Anche in campo teologico si continua a progredire, ci sono studiosi che hanno speso e stanno spendendo la loro vita per arrivare alla radice del messaggio evangelico, mediante una nuova traduzione del testo originale greco.
Può considerarsi cosa negativa o pericolosa?
Se rispondessimo con un minimo di buon senso, diremmo “no”. Ma, purtroppo, nel comune sentire delle gerarchie vaticane, ogni nuova scoperta in campo esegetico rappresenta un problema. Sembra evidente che si voglia restare alla preistoria, nella fede, nelle conoscenze e che si tenti di demonizzare il progresso.
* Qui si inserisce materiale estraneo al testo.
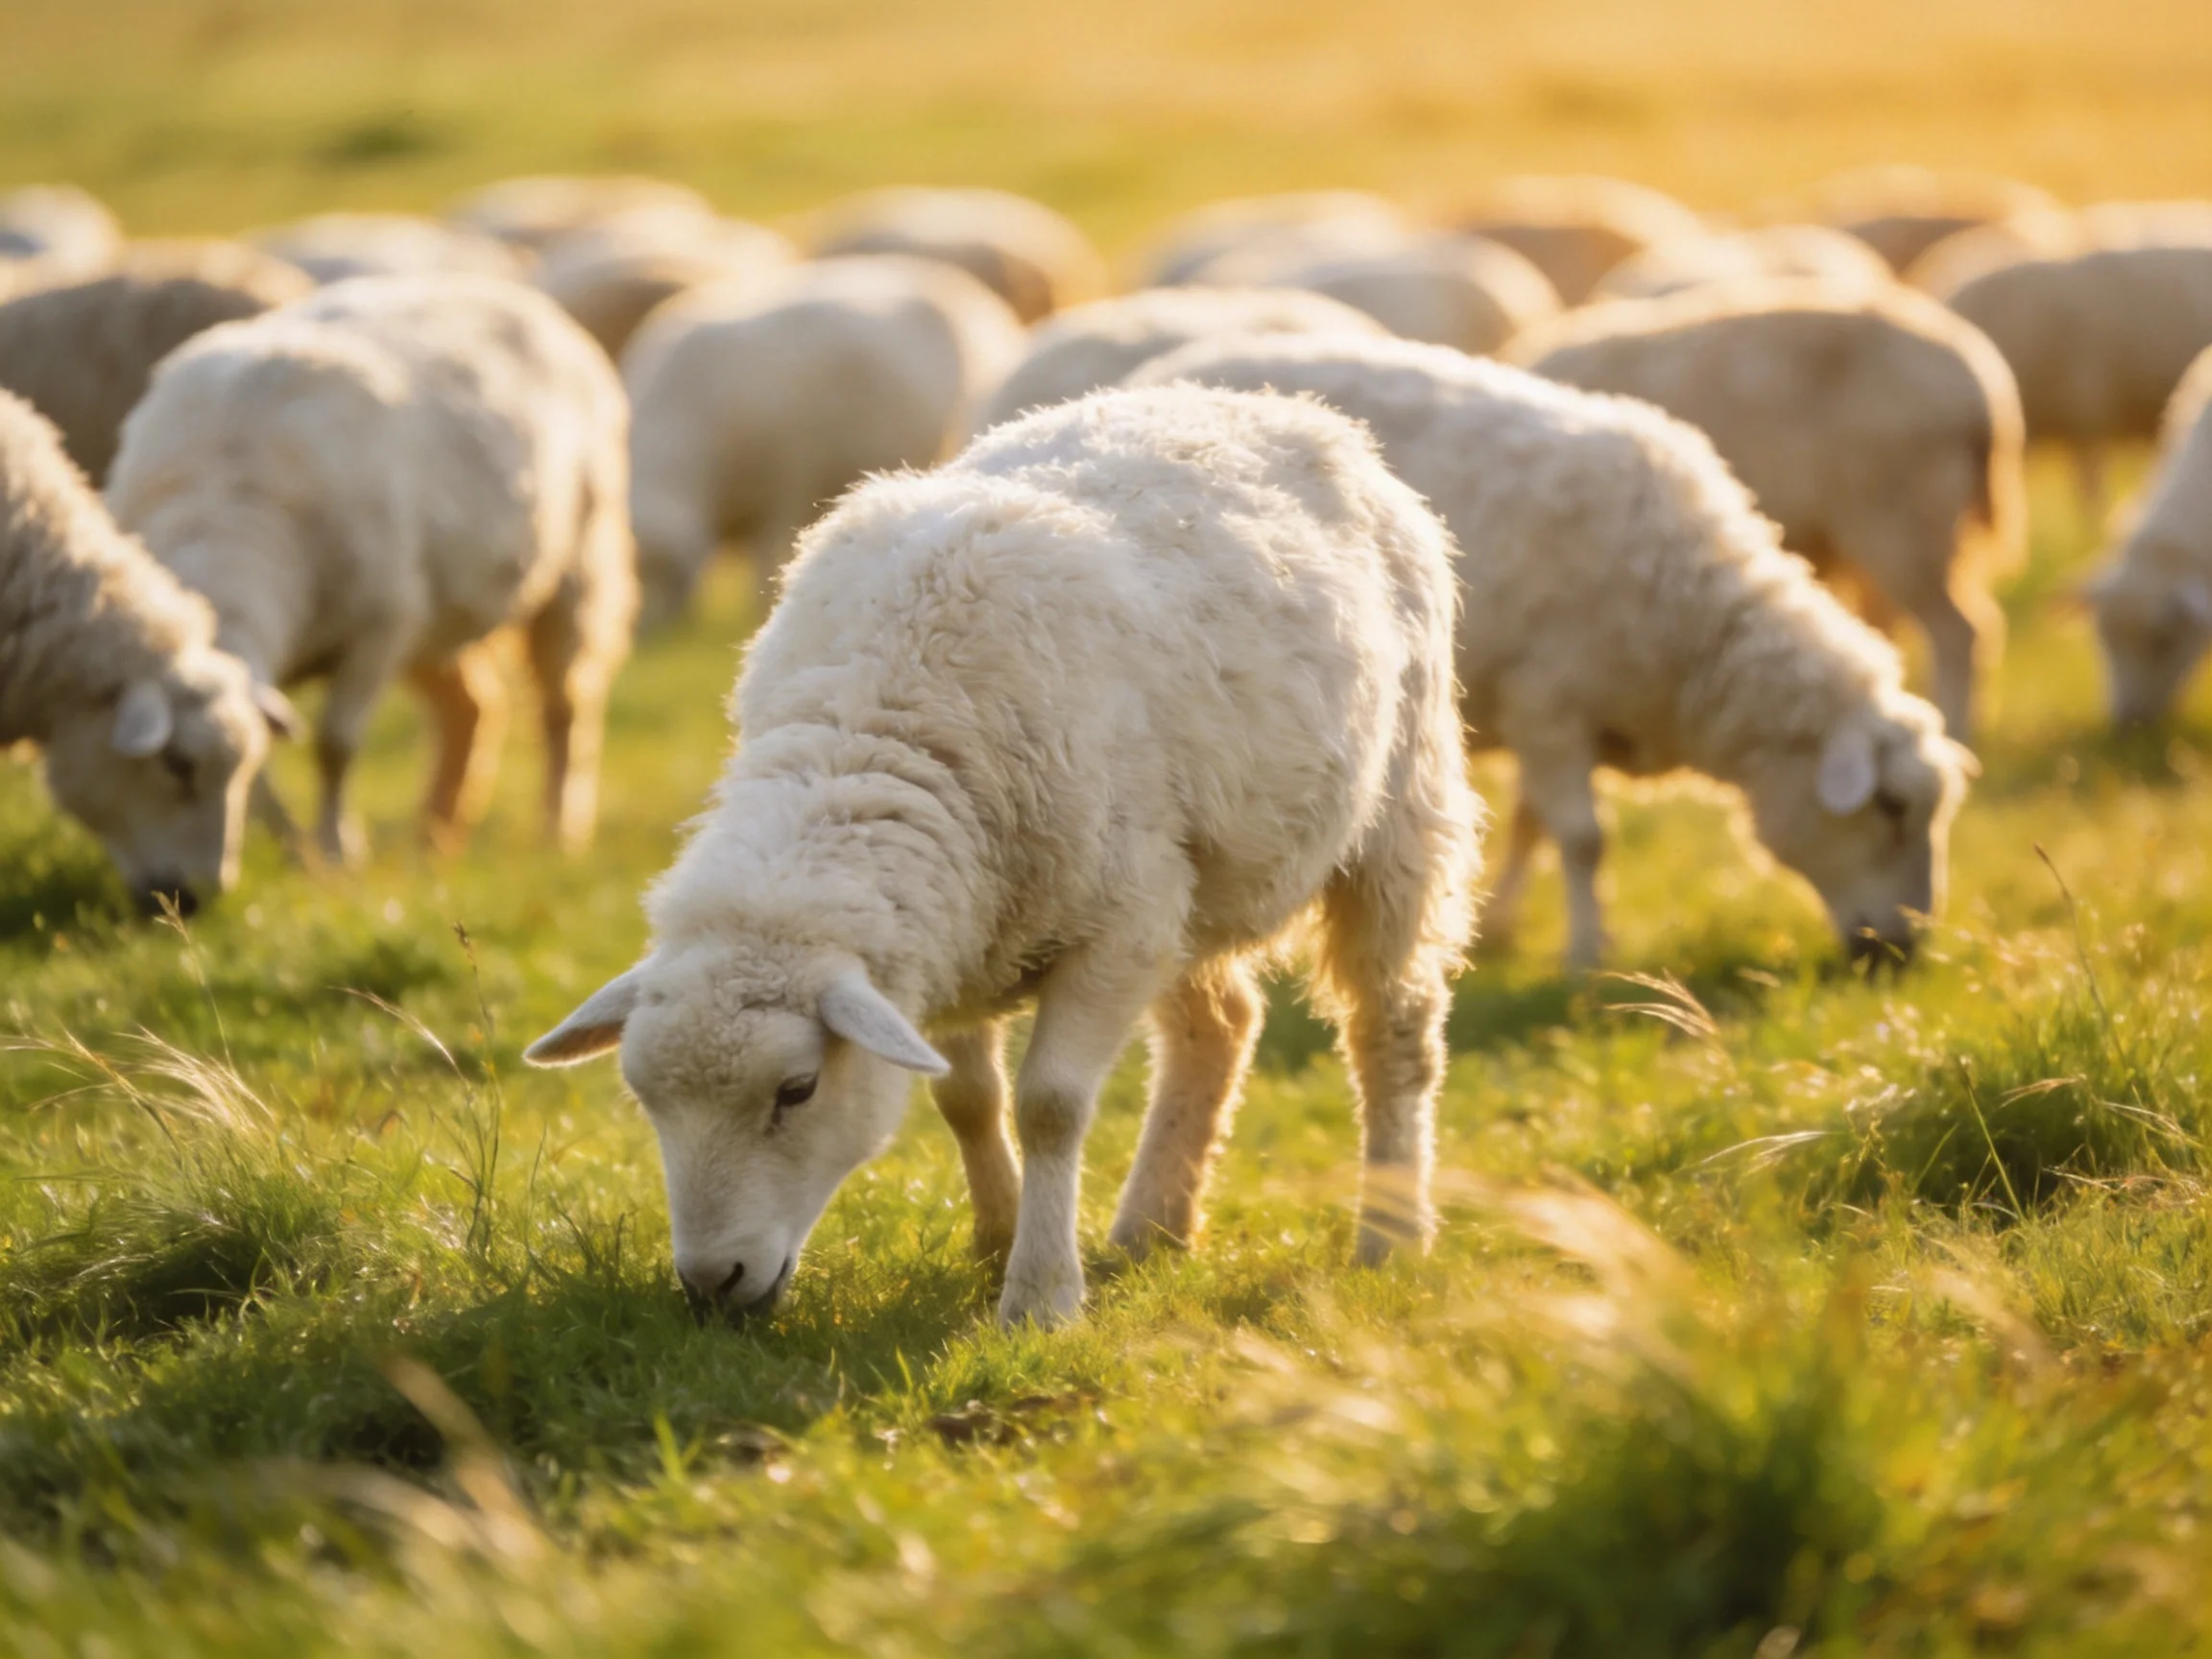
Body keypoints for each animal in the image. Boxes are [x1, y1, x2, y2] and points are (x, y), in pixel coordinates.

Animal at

Il motivo è molto semplice: lo studio dei Vangeli ha portato alla comprensione che nessuna gerarchia è necessaria alla sequela di Cristo, nessun potere è giustificabile o almeno previsto, nessuna mediazione tra l’uomo e Dio è contemplata, poiché siamo un popolo sacerdotale. Quindi, il potere rappresentato dalla Chiesa istituzionale viene messo radicalmente in discussione.
Per l’istituzione anche l’ideologia progressista, o diciamo meglio “di sinistra”, rappresenta un pericolo. In realtà, il concetto che nulla debba essere privato, che tutto sia di tutti, che si condivida ciò che si ha, che non ci sia il forte e il debole, l’oppressore e l’oppresso è fortemente legato alla giustizia sociale, nonché al Vangelo stesso.
Siamo noi che, per restare ancorati al passato, per tenerci stretti i troni che pensiamo ci appartengano, chiudiamo gli occhi al nuovo. Perché il nuovo presuppone un cambiamento, un’apertura all’altro che non siamo disposti a concedere, in barba alle parole di Gesù.
Possiamo riferirci alla legge sulla regolamentazione dell’interruzione di gravidanza, che NON è una legge abortista, anche se ancora non l’abbiamo capito. Sono felice che esista una legge che permetta a chiunque opti per questa soluzione, con sicura sofferenza e conseguenze emotive certe, possa farlo in sicurezza, senza ricorrere a metodi poco ortodossi e spesso mortali.
Ciò non toglie che personalmente non lo farei.
Ho accompagnato molto tempo fa un’amica ad abortire e il mio cuore piangeva. Sarei stata più cristiana se l’avessi lasciata andare da sola?
Tornando alla scienza, in questo ambito, si cerca di stabilire a che età gestazionale un essere umano sia in grado di sopravvivere autonomamente, cioè a prescindere dalla madre e a prescindere dai macchinari.
Questa risposta ce la possono dare solo gli studiosi sul campo che, ad oggi, non sono ancora unanimi.
Certamente, anche se arrivassimo a stabilirlo con certezza, la mia scelta personale non cambierebbe. Ma forse cambierebbe quella di qualcun altro.
La scienza non rende tutto relativo, come semplicisticamente si afferma, ma tende a fornirci evidenze concrete.
Inoltre lo Stato è laico, cioè si definisce, si costituisce e si regolamenta a prescindere dal credo religioso di ciascun appartenente. E questo è un dato di fatto.
Perché un talento musicale è ben accetto e un talento medico o scientifico può non esserlo?
Deve restare inalterata la libertà di ciascuno di fidarsi delle scoperte scientifiche o di diffidare di esse. Questa è una grande libertà. Ma non possiamo mettere al rogo ciò che pensiamo sovverta le nostre certezze, soprattutto quando esse siano basate su convincimenti aprioristici.
Se nella storia i nostri antenati avessero vissuto col “si è sempre fatto così…”, le nostre automobili avrebbero le ruote quadrate.
Per concludere, sono grata ai docenti de “La Sapienza” e ai collettivi studenteschi, per aver manifestato il loro dissenso nei confronti dell’invito rivolto dal rettore al pontefice. Fermo restando che non si vieti a nessuno di parlare e non si neghi a nessuno il diritto di dissentire.